Xisuma nodded. “After you sent that message?”
Grian looked up to him again. His vision was edged tiredly, but he could make out the fond glow of the void-walkers eyes through his tinted helmet.
“You got it?” He asked faintly.
“We all did.” Pearl nodded from where she was still stuck close at his side.
“That’s how I traced you and eventually got ahold of your code to pull you home,” Xisuma explained as he put out his hands, tracing lines of glowing green code that he played like the strings on a harp. A few seconds later, the code coalesced, and he turned his palm over to show a new com unit. His heavy boots clomped on the stone as he stepped forward and offered it to the avian, who took it, running his thumb over the familiar keypad. He clipped it to his belt loop and felt the tension finally starting to unwind.
“Thanks, X.”
“Of course. I’m sorry it took me so long. I promised I’d keep those monsters away from you, did a right terrible job of that.”
“Wasn’t your fault…and you got me back I…”
His eyes trailed around the circle of hermits, then over their heads at the fantastical buildings that’d already begun to spring up in this new reality.
“…I’m happy to be home.”
Then, he dramatically dropped backward into Mumbo and Pearl's arms, both of whom immediately scrambled to support him.
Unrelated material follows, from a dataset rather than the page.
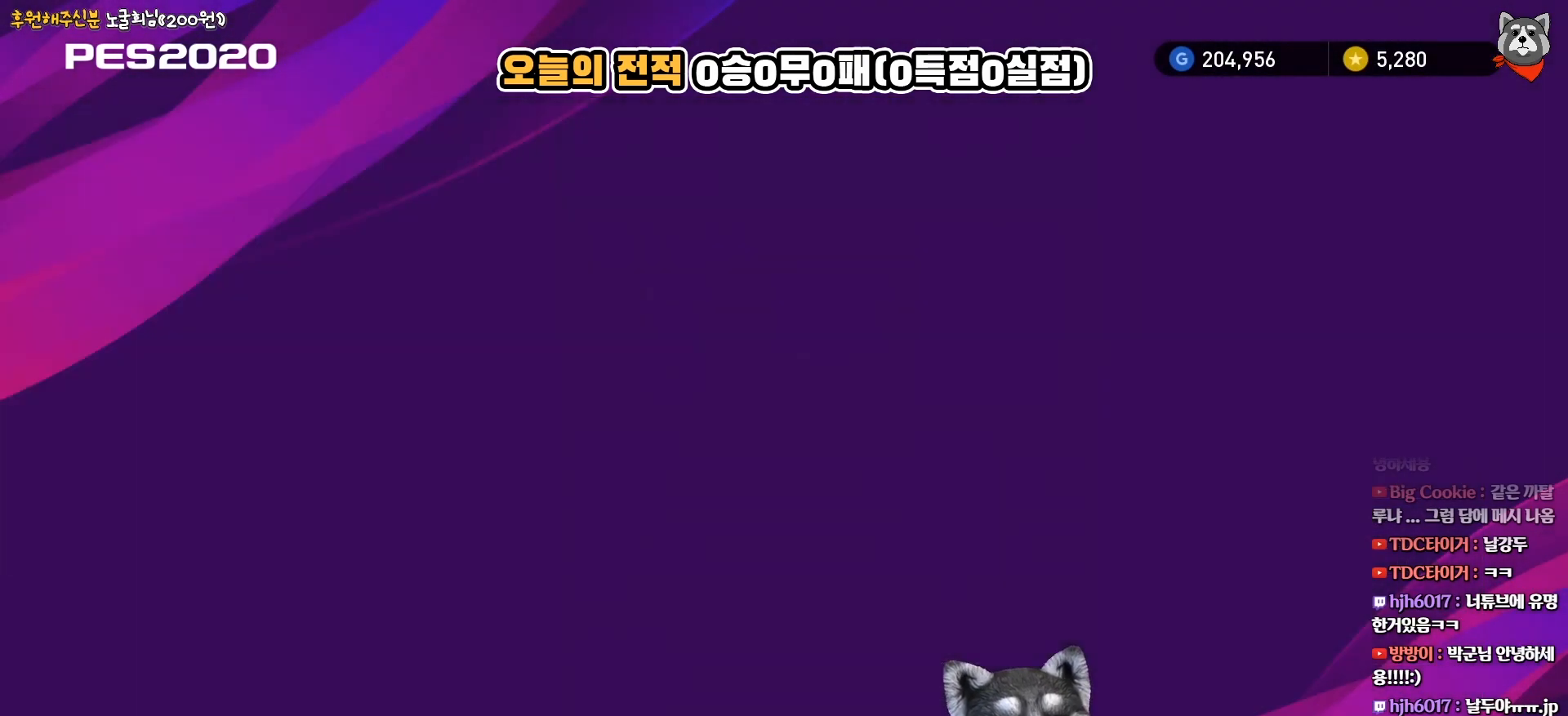
{"buttons": [], "right_stick": "center", "events": []}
“Sorry…don’t think I’m gonna be walking to the med-bay.” He said, turning a tired eye on either of them.
“No, you are not!” Stress backed up the decision, and a few more minutes saw him getting boosted onto Mumbo for a piggyback ride to the med-bay.
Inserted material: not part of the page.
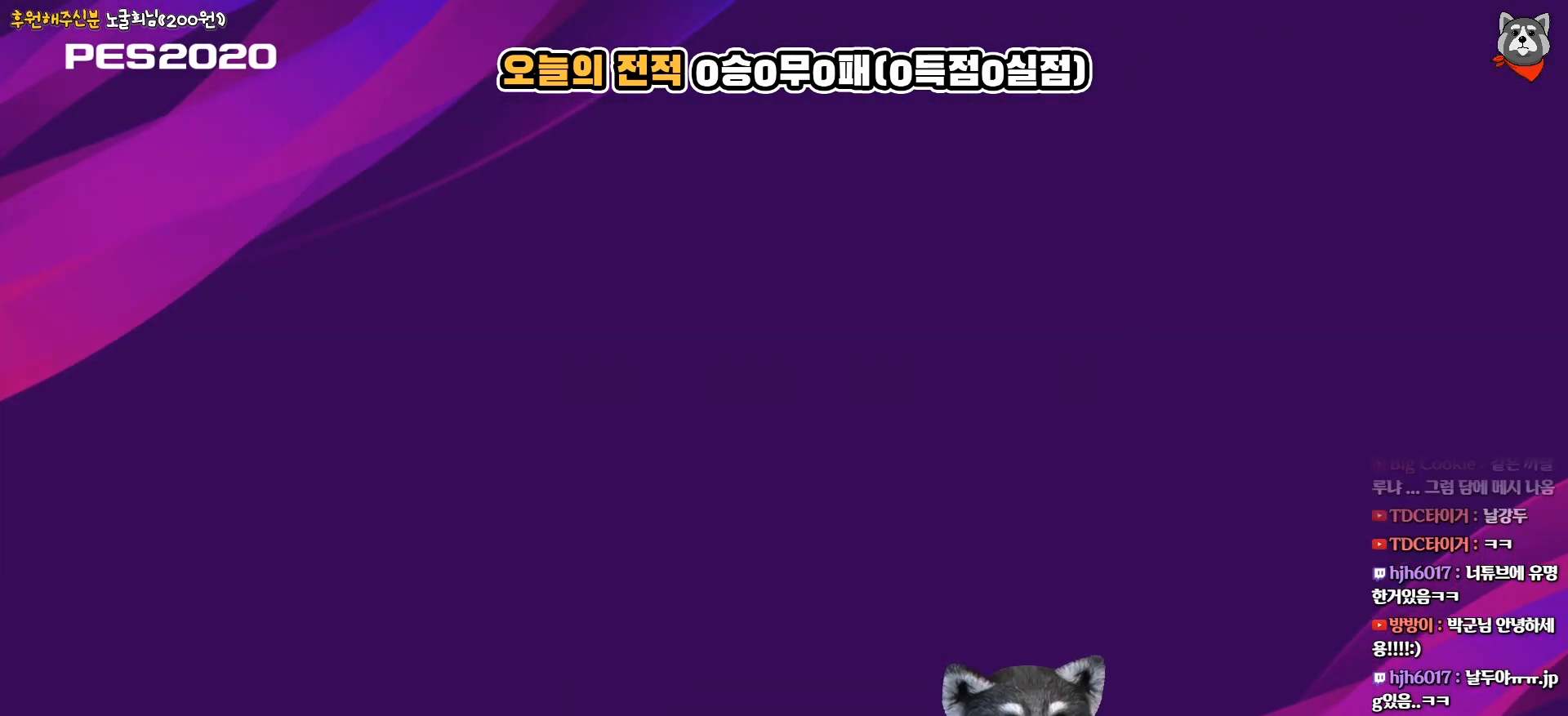
{"buttons": [], "right_stick": "center", "events": []}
“Right, you set?” He’d asked, but by then, Grian’s eyes had already closed.
He’d spent far too much time recently forcing himself to stay focused, keep watching, now that he was home, he wanted to rest. He knew when he woke up, he’d be Stress’ brightly colored med-bay, with mismatched beds, flowers, carpets, and a jukebox playing music softly from a corner. Then he’d start over again. There was more than a silver lining to be found in that.